## SET PROBLEM A
Reproduce, word for word, the part of the text on the glass container acquisition that opens with the words containing "The proposed Consent Agreement remedies" and closes with "by the Commission.".

Entry into the markets for the manufacture and sale of glass containers to brewers and distillers would not be timely, likely, or sufficient in magnitude, character, and scope to deter or counteract the likely competitive harm from the acquisition. The glass container industry in the United States enjoys significant barriers to entry and expansion including the high cost of building glass manufacturing plants, high fixed operating costs, the need for substantial technological and manufacturing expertise, and long-term customer contracts. For these reasons, entry by a new market participant or expansion by an existing one, would not deter the likely anticompetitive effects from the acquisition.

VI. The Consent Agreement

The proposed Consent Agreement remedies the competitive concerns raised by the acquisition by requiring Ardagh to divest six of its nine glass container manufacturing plants in the United States to an acquirer within six months of executing the Consent Agreement. In addition, the Consent Agreement requires Ardagh to transfer all customer contracts currently serviced at those six plants to an acquirer through an agreement approved by the Commission.

Under the proposed Consent Agreement, Ardagh will divest six of the manufacturing plants that it acquired when it purchased Anchor in 2012, along with Anchor's corporate headquarters, mold and engineering facilities. The six plants produce glass containers for brewers and distillers and are located in: Elmira, NY; Jacksonville, FL; Warner Robins, GA; Henryetta, OK; Lawrenceburg, IN; and Shakopee, MN. Anchor's corporate headquarters, mold and engineering facilities are located in Tampa, FL, Zanesville, OH, and Streator, IL, respectively. Other assets that Ardagh will divest include customer contracts, molds, intellectual property, inventory, accounts receivable, government licenses and permits, and business records. In addition, the Consent Agreement limits Ardagh's use of, and access to, confidential business information pertaining to the divestiture assets.

## SET PROBLEM B
Write out the lines of the records exactly, running from the start of the records through the line that contains "building: (372, 112)", with both ends included. Leave the pictures out of your answer.

## RECORD EXTRACTS
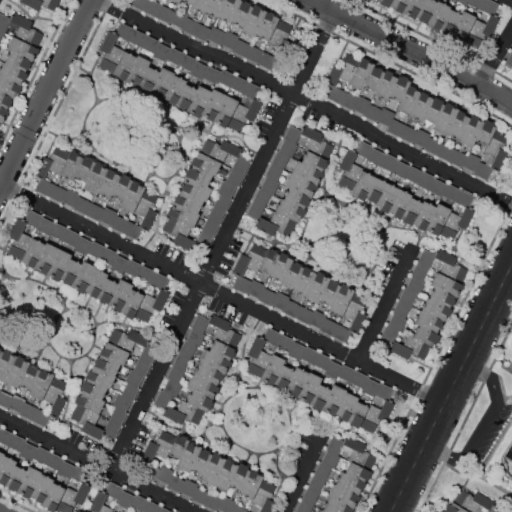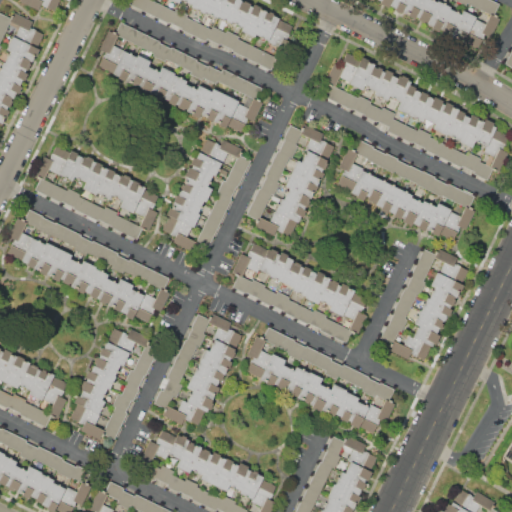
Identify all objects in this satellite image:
building: (176, 1)
building: (189, 1)
road: (320, 2)
building: (385, 2)
building: (462, 2)
building: (41, 3)
building: (43, 3)
building: (138, 3)
building: (475, 3)
building: (200, 5)
building: (398, 5)
building: (489, 6)
building: (152, 7)
building: (214, 7)
building: (412, 7)
building: (229, 9)
building: (425, 10)
building: (242, 13)
building: (165, 14)
building: (438, 15)
building: (451, 16)
building: (179, 18)
building: (246, 18)
building: (253, 20)
building: (4, 21)
building: (450, 22)
building: (267, 25)
building: (190, 26)
building: (463, 26)
building: (26, 30)
building: (124, 31)
building: (202, 31)
building: (480, 31)
building: (202, 32)
building: (280, 32)
building: (1, 34)
building: (216, 35)
building: (137, 38)
building: (229, 39)
building: (150, 44)
building: (0, 46)
building: (241, 47)
building: (22, 48)
road: (410, 50)
building: (161, 51)
building: (110, 53)
building: (253, 53)
building: (14, 54)
building: (175, 56)
building: (508, 58)
road: (497, 59)
building: (267, 60)
building: (509, 60)
building: (17, 61)
building: (186, 61)
building: (188, 62)
building: (123, 66)
building: (137, 70)
building: (198, 70)
building: (342, 70)
building: (11, 73)
building: (361, 73)
building: (212, 74)
building: (225, 77)
building: (148, 79)
building: (374, 79)
building: (162, 82)
building: (238, 84)
building: (385, 86)
building: (8, 87)
building: (175, 87)
building: (399, 87)
building: (174, 90)
building: (251, 90)
building: (334, 93)
road: (47, 96)
building: (185, 96)
road: (305, 98)
building: (5, 100)
building: (348, 100)
building: (408, 100)
building: (198, 101)
building: (361, 104)
building: (213, 105)
building: (421, 106)
building: (434, 110)
building: (225, 111)
building: (372, 112)
building: (3, 113)
building: (243, 114)
building: (414, 114)
building: (385, 116)
building: (445, 118)
building: (458, 125)
building: (395, 127)
building: (470, 131)
building: (484, 132)
building: (407, 133)
building: (292, 134)
building: (421, 137)
building: (316, 142)
building: (432, 145)
building: (288, 148)
building: (363, 148)
building: (219, 149)
building: (444, 151)
building: (496, 151)
building: (375, 156)
building: (457, 157)
building: (280, 159)
building: (314, 161)
building: (471, 161)
building: (51, 162)
building: (388, 162)
building: (205, 163)
building: (240, 164)
building: (71, 165)
building: (84, 168)
building: (400, 169)
building: (349, 170)
building: (482, 170)
building: (273, 172)
building: (306, 172)
building: (413, 174)
building: (198, 175)
building: (95, 177)
building: (234, 177)
building: (289, 180)
building: (425, 180)
building: (102, 182)
building: (108, 183)
building: (269, 185)
building: (300, 185)
building: (362, 185)
building: (44, 186)
building: (121, 187)
building: (437, 187)
building: (195, 188)
building: (226, 189)
building: (375, 190)
building: (451, 192)
building: (57, 193)
building: (204, 193)
building: (406, 195)
building: (132, 196)
building: (70, 197)
building: (261, 197)
building: (387, 197)
building: (296, 198)
building: (465, 198)
building: (188, 200)
building: (222, 201)
building: (399, 203)
building: (82, 205)
building: (87, 207)
building: (146, 208)
building: (289, 210)
building: (410, 210)
building: (94, 211)
building: (254, 212)
building: (182, 214)
building: (216, 214)
building: (107, 215)
building: (423, 215)
building: (32, 218)
building: (437, 219)
building: (456, 222)
building: (119, 223)
building: (277, 224)
building: (45, 226)
building: (210, 227)
building: (131, 229)
building: (59, 231)
building: (179, 232)
building: (71, 237)
building: (18, 239)
building: (203, 240)
road: (225, 242)
building: (83, 245)
building: (96, 249)
building: (32, 252)
building: (108, 255)
building: (426, 257)
building: (45, 258)
building: (250, 259)
building: (269, 261)
building: (119, 263)
building: (58, 264)
building: (86, 265)
building: (451, 266)
building: (132, 267)
building: (281, 267)
building: (70, 271)
building: (419, 271)
building: (145, 274)
building: (292, 274)
building: (82, 276)
building: (158, 280)
building: (304, 281)
building: (95, 282)
building: (241, 284)
building: (415, 284)
building: (446, 284)
building: (317, 287)
building: (256, 288)
building: (106, 291)
building: (298, 291)
building: (329, 292)
building: (120, 294)
road: (225, 294)
building: (407, 295)
building: (267, 296)
building: (441, 297)
building: (341, 298)
building: (280, 300)
building: (131, 303)
building: (422, 304)
building: (150, 305)
building: (291, 308)
building: (401, 308)
building: (435, 309)
building: (355, 311)
road: (385, 311)
building: (304, 314)
building: (316, 318)
building: (397, 321)
building: (427, 321)
building: (199, 322)
building: (328, 326)
building: (224, 331)
building: (341, 332)
building: (389, 333)
building: (424, 335)
building: (195, 336)
building: (272, 336)
building: (126, 338)
building: (285, 342)
building: (410, 347)
building: (187, 348)
building: (222, 350)
building: (296, 350)
building: (148, 351)
building: (0, 352)
building: (113, 353)
building: (309, 354)
building: (257, 357)
building: (181, 360)
building: (215, 361)
building: (322, 361)
building: (6, 363)
building: (106, 364)
building: (141, 366)
building: (197, 369)
building: (271, 369)
building: (332, 369)
building: (17, 371)
building: (175, 373)
building: (346, 373)
building: (208, 374)
building: (29, 376)
building: (100, 377)
building: (133, 377)
building: (283, 377)
building: (359, 379)
building: (32, 380)
building: (318, 380)
building: (111, 381)
building: (296, 381)
building: (41, 384)
building: (202, 386)
building: (370, 386)
building: (172, 387)
building: (309, 387)
building: (94, 389)
road: (453, 390)
building: (129, 391)
building: (384, 391)
building: (54, 392)
building: (319, 397)
building: (163, 398)
building: (5, 399)
building: (333, 399)
building: (199, 401)
building: (88, 402)
building: (121, 402)
building: (16, 403)
building: (346, 405)
building: (23, 406)
building: (29, 411)
building: (185, 413)
building: (357, 414)
building: (375, 415)
building: (117, 416)
building: (41, 417)
building: (86, 422)
road: (484, 423)
building: (0, 429)
building: (111, 429)
building: (5, 436)
building: (17, 443)
building: (334, 444)
building: (158, 446)
building: (178, 446)
building: (28, 451)
building: (359, 453)
building: (509, 453)
building: (1, 455)
building: (42, 455)
building: (188, 456)
building: (330, 458)
building: (54, 461)
building: (201, 461)
road: (98, 463)
building: (6, 468)
building: (213, 468)
building: (66, 469)
building: (213, 469)
building: (322, 470)
building: (150, 471)
building: (356, 471)
building: (40, 473)
building: (80, 474)
building: (164, 474)
building: (225, 474)
road: (306, 474)
building: (239, 476)
building: (336, 476)
building: (15, 478)
building: (29, 481)
building: (175, 483)
building: (316, 483)
building: (350, 483)
building: (251, 484)
building: (188, 487)
building: (41, 488)
building: (113, 490)
building: (192, 490)
building: (200, 495)
building: (53, 496)
building: (264, 496)
building: (309, 496)
building: (343, 496)
building: (72, 498)
building: (125, 499)
building: (472, 501)
building: (120, 502)
building: (138, 502)
building: (213, 502)
building: (466, 502)
building: (99, 503)
building: (225, 504)
building: (335, 506)
building: (151, 507)
building: (303, 507)
building: (237, 508)
building: (453, 508)
building: (164, 510)
building: (491, 510)
building: (247, 511)
building: (321, 511)
building: (442, 511)
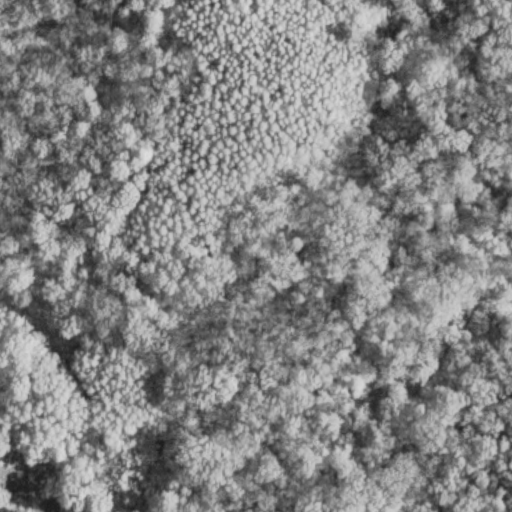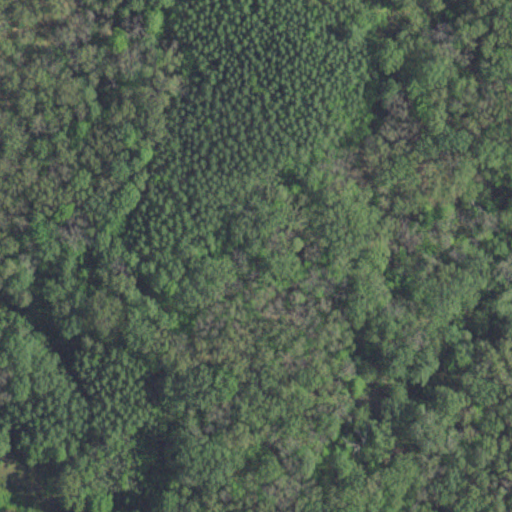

## EXERCISE ANSWER A
The proposed Consent Agreement remedies the competitive concerns raised by the acquisition by requiring Ardagh to divest six of its nine glass container manufacturing plants in the United States to an acquirer within six months of executing the Consent Agreement. In addition, the Consent Agreement requires Ardagh to transfer all customer contracts currently serviced at those six plants to an acquirer through an agreement approved by the Commission.

## EXERCISE ANSWER B
Identify all objects in this satellite image:
building: (176, 1)
building: (189, 1)
road: (320, 2)
building: (385, 2)
building: (462, 2)
building: (41, 3)
building: (43, 3)
building: (138, 3)
building: (475, 3)
building: (200, 5)
building: (398, 5)
building: (489, 6)
building: (152, 7)
building: (214, 7)
building: (412, 7)
building: (229, 9)
building: (425, 10)
building: (242, 13)
building: (165, 14)
building: (438, 15)
building: (451, 16)
building: (179, 18)
building: (246, 18)
building: (253, 20)
building: (4, 21)
building: (450, 22)
building: (267, 25)
building: (190, 26)
building: (463, 26)
building: (26, 30)
building: (124, 31)
building: (202, 31)
building: (480, 31)
building: (202, 32)
building: (280, 32)
building: (1, 34)
building: (216, 35)
building: (137, 38)
building: (229, 39)
building: (150, 44)
building: (0, 46)
building: (241, 47)
building: (22, 48)
road: (410, 50)
building: (161, 51)
building: (110, 53)
building: (253, 53)
building: (14, 54)
building: (175, 56)
building: (508, 58)
road: (497, 59)
building: (267, 60)
building: (509, 60)
building: (17, 61)
building: (186, 61)
building: (188, 62)
building: (123, 66)
building: (137, 70)
building: (198, 70)
building: (342, 70)
building: (11, 73)
building: (361, 73)
building: (212, 74)
building: (225, 77)
building: (148, 79)
building: (374, 79)
building: (162, 82)
building: (238, 84)
building: (385, 86)
building: (8, 87)
building: (175, 87)
building: (399, 87)
building: (174, 90)
building: (251, 90)
building: (334, 93)
road: (47, 96)
building: (185, 96)
road: (305, 98)
building: (5, 100)
building: (348, 100)
building: (408, 100)
building: (198, 101)
building: (361, 104)
building: (213, 105)
building: (421, 106)
building: (434, 110)
building: (225, 111)
building: (372, 112)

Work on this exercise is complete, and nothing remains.